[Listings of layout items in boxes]
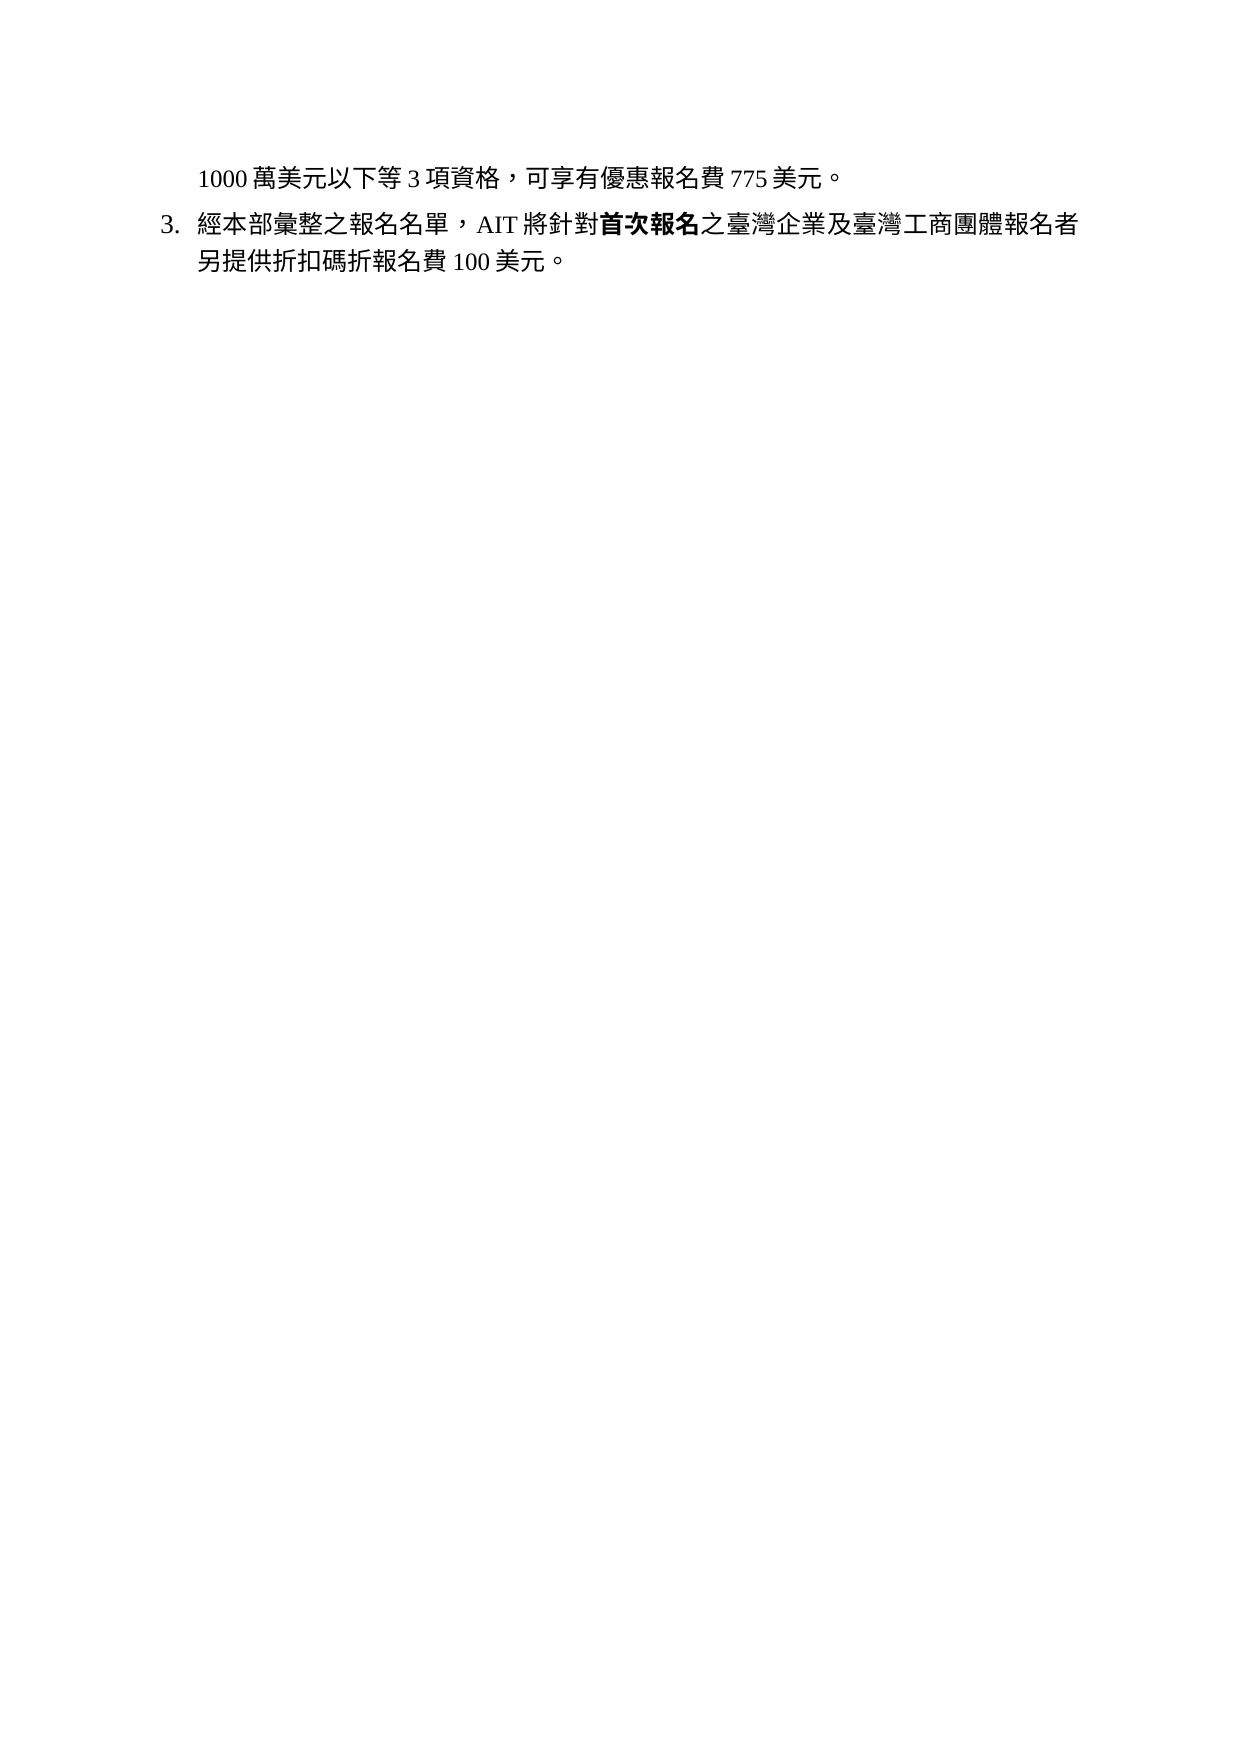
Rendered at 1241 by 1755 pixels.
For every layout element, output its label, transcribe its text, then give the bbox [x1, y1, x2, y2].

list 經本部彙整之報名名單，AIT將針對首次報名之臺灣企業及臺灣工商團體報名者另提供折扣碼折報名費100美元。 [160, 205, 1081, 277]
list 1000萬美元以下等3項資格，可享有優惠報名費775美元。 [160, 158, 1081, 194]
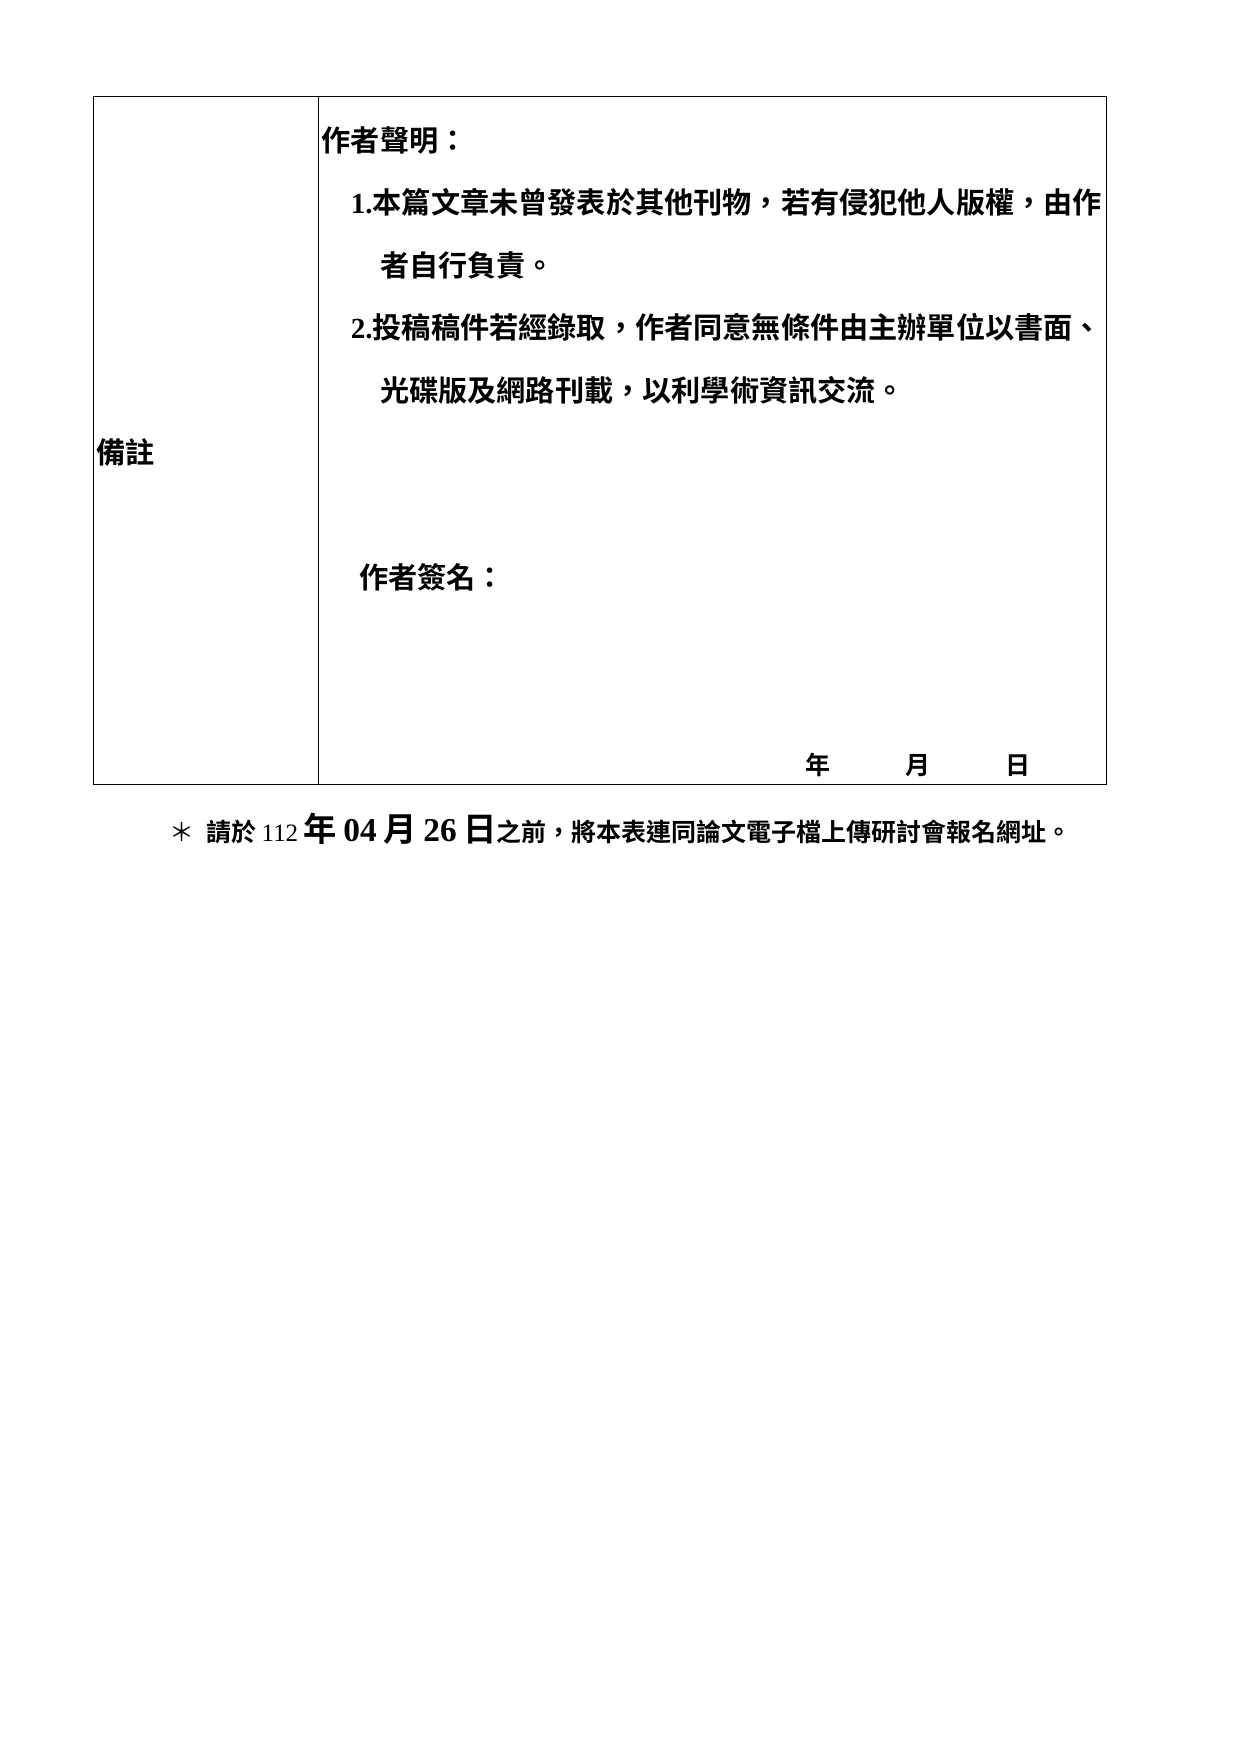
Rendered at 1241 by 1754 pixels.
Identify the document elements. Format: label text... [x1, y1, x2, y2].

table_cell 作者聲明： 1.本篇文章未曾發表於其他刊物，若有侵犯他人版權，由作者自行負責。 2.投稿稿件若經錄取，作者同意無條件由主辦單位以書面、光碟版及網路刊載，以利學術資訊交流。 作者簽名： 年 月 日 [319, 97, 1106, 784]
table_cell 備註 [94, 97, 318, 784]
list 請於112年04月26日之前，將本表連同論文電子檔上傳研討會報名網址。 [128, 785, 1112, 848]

| Task to complete |
Copy all of the lines above word for word, and leave the pictures out of your copy.

| Written solution |
Rendered at 1241 by 1755 pixels.
For every layout element, output its label, transcribe its text, then give the bbox [x1, y1, x2, y2].

list 經本部彙整之報名名單，AIT將針對首次報名之臺灣企業及臺灣工商團體報名者另提供折扣碼折報名費100美元。 [160, 205, 1081, 277]
list 1000萬美元以下等3項資格，可享有優惠報名費775美元。 [160, 158, 1081, 194]
Rendered at 1241 by 1754 pixels.
Identify the document elements. Format: label text... [x1, y1, x2, y2].

table_cell 作者聲明： 1.本篇文章未曾發表於其他刊物，若有侵犯他人版權，由作者自行負責。 2.投稿稿件若經錄取，作者同意無條件由主辦單位以書面、光碟版及網路刊載，以利學術資訊交流。 作者簽名： 年 月 日 [319, 97, 1106, 784]
table_cell 備註 [94, 97, 318, 784]
list 請於112年04月26日之前，將本表連同論文電子檔上傳研討會報名網址。 [128, 785, 1112, 848]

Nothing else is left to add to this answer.